## SOURCE DATA
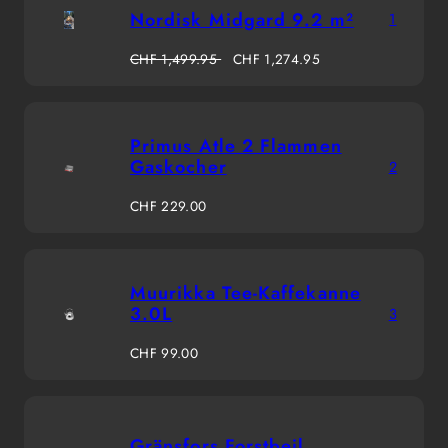
Nordisk Midgard 9.2 m²
1
Regulärer
Verkaufspreis
CHF 1,499.95
CHF 1,274.95
Preis
Primus Atle 2 Flammen
Gaskocher
2
Regulärer
CHF 229.00
Preis
Muurikka Tee-Kaffekanne
3.0L
3
Regulärer
CHF 99.00
Preis
Gränsfors Forstbeil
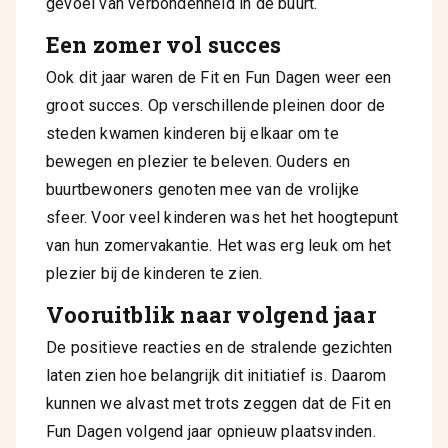
gevoel van verbondenheid in de buurt.
Een zomer vol succes
Ook dit jaar waren de Fit en Fun Dagen weer een
groot succes. Op verschillende pleinen door de
steden kwamen kinderen bij elkaar om te
bewegen en plezier te beleven. Ouders en
buurtbewoners genoten mee van de vrolijke
sfeer. Voor veel kinderen was het het hoogtepunt
van hun zomervakantie. Het was erg leuk om het
plezier bij de kinderen te zien.
Vooruitblik naar volgend jaar
De positieve reacties en de stralende gezichten
laten zien hoe belangrijk dit initiatief is. Daarom
kunnen we alvast met trots zeggen dat de Fit en
Fun Dagen volgend jaar opnieuw plaatsvinden.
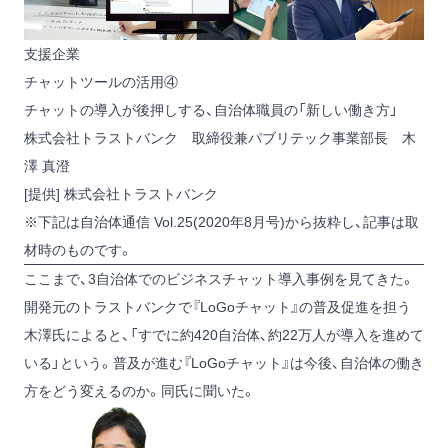
支援企業
チャットツールの活用④
チャットの導入が後押しする、自治体職員の「新しい働き方」
株式会社トラストバンク 取締役兼パブリテック事業部長 木
澤 真澄
[提供] 株式会社トラストバンク
※下記は自治体通信 Vol.25(2020年8月号)から抜粋し、記事は取
材時のものです。
ここまで、3自治体でのビジネスチャット導入事例を見てきた。
開発元のトラストバンクで『LoGoチャット』の普及促進を担う
木澤氏によると、「すでに約420自治体、約22万人が導入を進めて
いる」という。普及が進む『LoGoチャット』は今後、自治体の働き
方をどう変えるのか。同氏に聞いた。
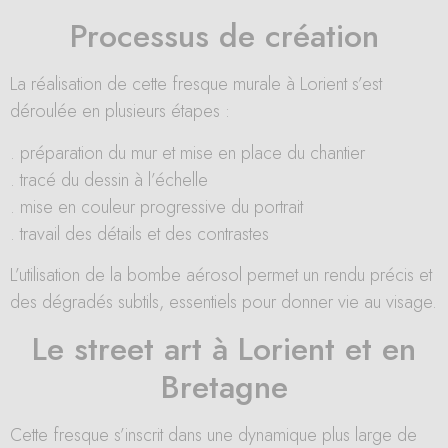
Processus de création
La réalisation de cette fresque murale à Lorient s’est
déroulée en plusieurs étapes :
. préparation du mur et mise en place du chantier
. tracé du dessin à l’échelle
. mise en couleur progressive du portrait
. travail des détails et des contrastes
L’utilisation de la bombe aérosol permet un rendu précis et
des dégradés subtils, essentiels pour donner vie au visage.
Le street art à Lorient et en
Bretagne
Cette fresque s’inscrit dans une dynamique plus large de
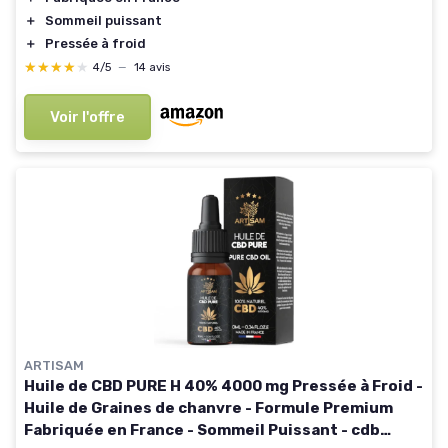
＋
Sommeil puissant
＋
Pressée à froid
★★★★★
★★★★★
4/5
—
14 avis
Voir l'offre
ARTISAM
Huile de CBD PURE H 40% 4000 mg Pressée à Froid -
Huile de Graines de chanvre - Formule Premium
Fabriquée en France - Sommeil Puissant - cdb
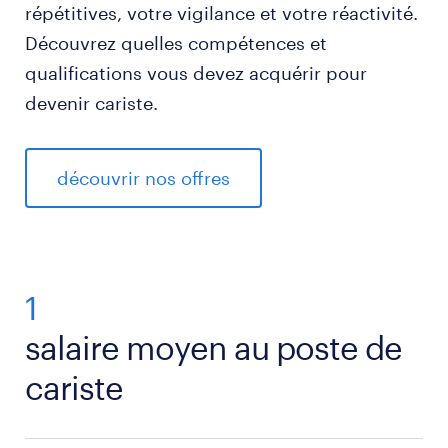
répétitives, votre vigilance et votre réactivité.
Découvrez quelles compétences et
qualifications vous devez acquérir pour
devenir cariste.
découvrir nos offres
1
salaire moyen au poste de
cariste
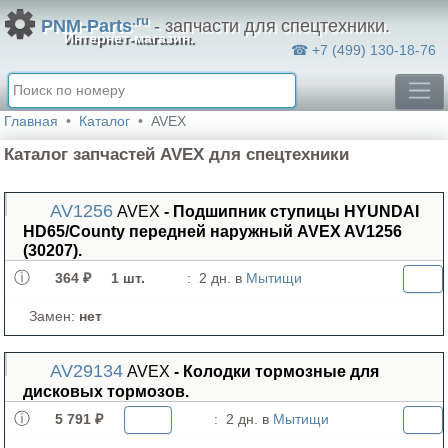
.ru
PNM-Parts
- запчасти для спецтехники.
Интернет-магазин.
☎ +7 (499) 130-18-76
Главная
Каталог
AVEX
Каталог запчастей AVEX для спецтехники
AV1256
AVEX
- Подшипник ступицы HYUNDAI
HD65/County передней наружный AVEX AV1256
(30207).
364 ₽
1 шт.
:
2 дн. в
Мытищи
Замен:
нет
AV29134
AVEX
- Колодки тормозные для
дисковых тормозов.
5 791 ₽
:
2 дн. в
Мытищи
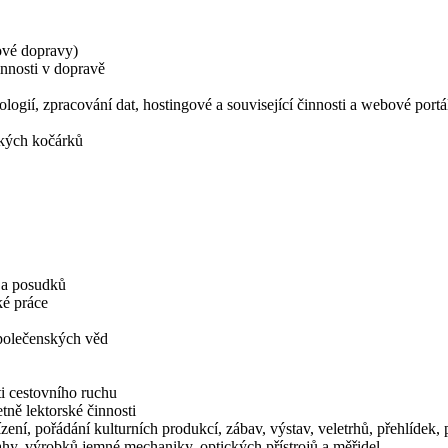
ové dopravy)
innosti v dopravě
logií, zpracování dat, hostingové a související činnosti a webové portá
ských kočárků
í a posudků
ké práce
společenských věd
i cestovního ruchu
tně lektorské činnosti
zení, pořádání kulturních produkcí, zábav, výstav, veletrhů, přehlídek
hy, výrobků jemné mechaniky, optických přístrojů a měřidel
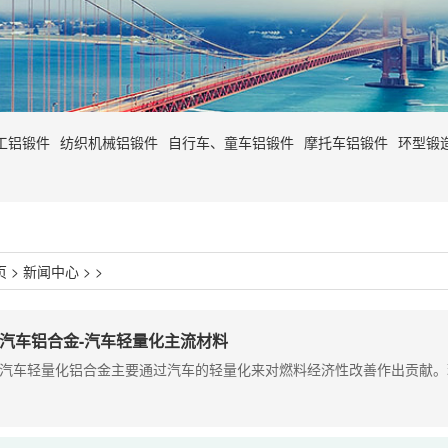
工铝锻件
纺织机械铝锻件
自行车、童车铝锻件
摩托车铝锻件
环型锻
页
>
新闻中心
> >
汽车铝合金-汽车轻量化主流材料
汽车轻量化铝合金主要通过汽车的轻量化来对燃料经济性改善作出贡献。理论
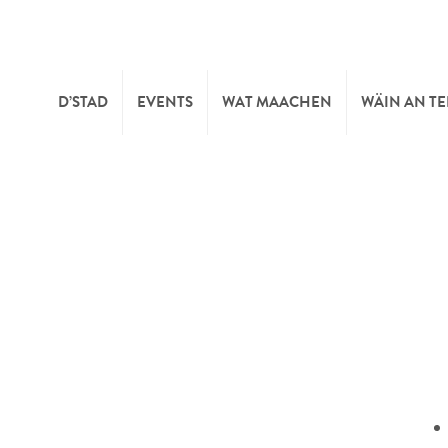
D’STAD
EVENTS
WAT MAACHEN
WÄIN AN T
MOIEN
KULTUR
KELLEREI
TOURIST INFO
SPORT A FRÄIZÄIT
WÄIFESTE
SYNDICAT D’INITIATIVE
NATUR
OFFICE RÉGIONAL DU
MÄERT
TOURISME
SUMMER DAYS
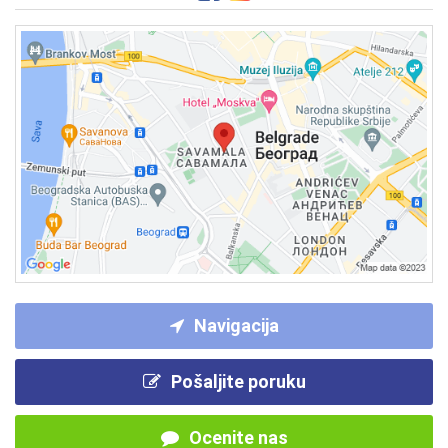
Navigacija
Pošaljite poruku
Ocenite nas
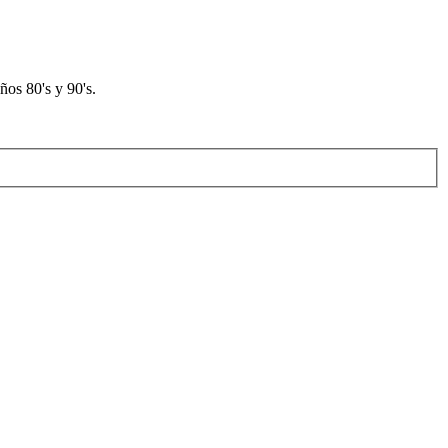
os 80's y 90's.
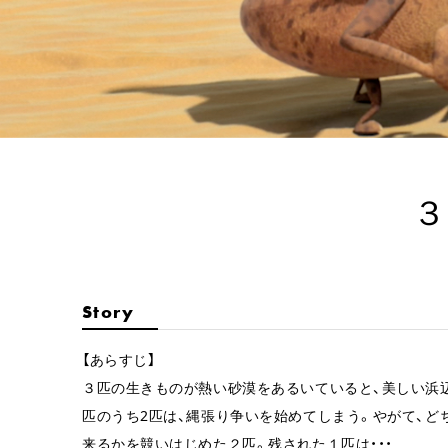
３
Story
【あらすじ】
３匹の生きものが熱い砂漠をあるいていると、美しい浜
匹のうち2匹は、縄張り争いを始めてしまう。やがて、ど
来るかを競いはじめた２匹。残された１匹は・・・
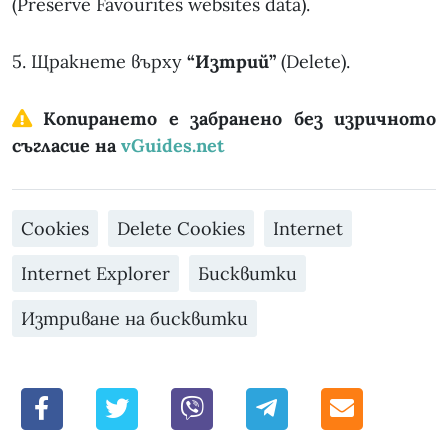
(Preserve Favourites websites data).
5. Щракнете върху
“Изтрий”
(Delete).
Копирането е забранено без изричното
съгласие на
vGuides.net
Cookies
Delete Cookies
Internet
Internet Explorer
Бисквитки
Изтриване на бисквитки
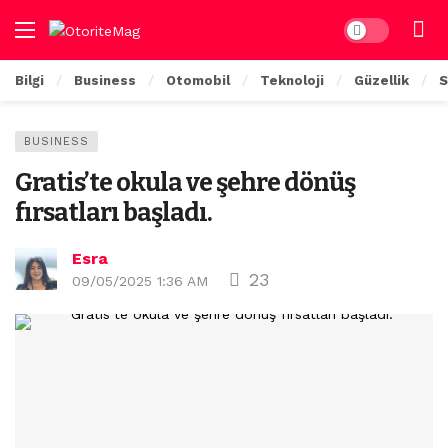
Dark mode
Bilgi
Business
Otomobil
Teknoloji
Güzellik
S
BUSINESS
Gratis’te okula ve şehre dönüş
fırsatları başladı.
Esra
23
09/05/2025 1:36 AM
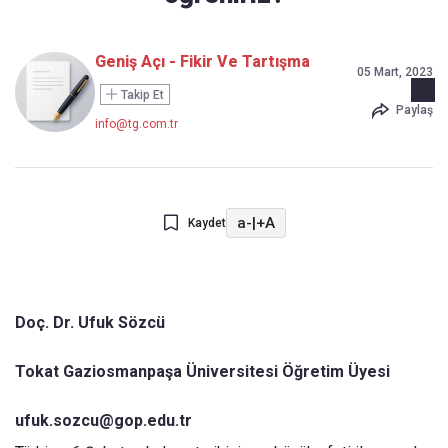
Geniş Açı - Fikir Ve Tartışma
05 Mart, 2023
Takip Et
Paylaş
info@tg.com.tr
a-
|
+A
Kaydet
Doç. Dr. Ufuk Sözcü
Tokat Gaziosmanpaşa Üniversitesi Öğretim Üyesi
ufuk.sozcu@gop.edu.tr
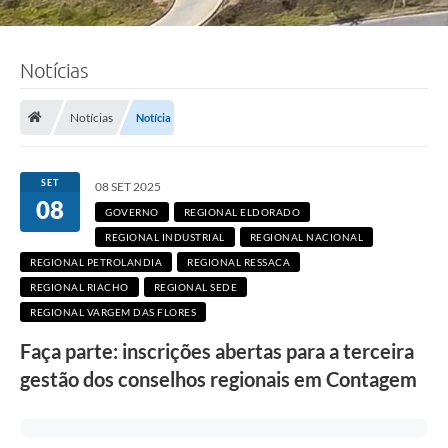
Notícias
Notícias
Notícia
SET
08 SET 2025
08
GOVERNO
REGIONAL ELDORADO
REGIONAL INDUSTRIAL
REGIONAL NACIONAL
REGIONAL PETROLANDIA
REGIONAL RESSACA
REGIONAL RIACHO
REGIONAL SEDE
REGIONAL VARGEM DAS FLORES
Faça parte: inscrições abertas para a terceira
gestão dos conselhos regionais em Contagem
F
o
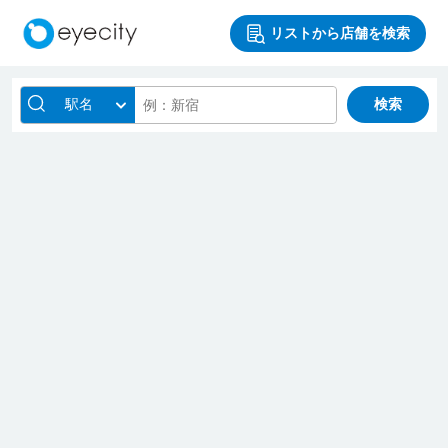
リストから店舗を検索
駅名
検索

## EXERCISE OBJECTIVE
Please copy out, word for word, everything from the start of the records down to the line containing "Gränsfors Forstbeil", including that line, and leave the pictures out.

## RESULT OF THE EXERCISE
Nordisk Midgard 9.2 m²
1
Regulärer
Verkaufspreis
CHF 1,499.95
CHF 1,274.95
Preis
Primus Atle 2 Flammen
Gaskocher
2
Regulärer
CHF 229.00
Preis
Muurikka Tee-Kaffekanne
3.0L
3
Regulärer
CHF 99.00
Preis
Gränsfors Forstbeil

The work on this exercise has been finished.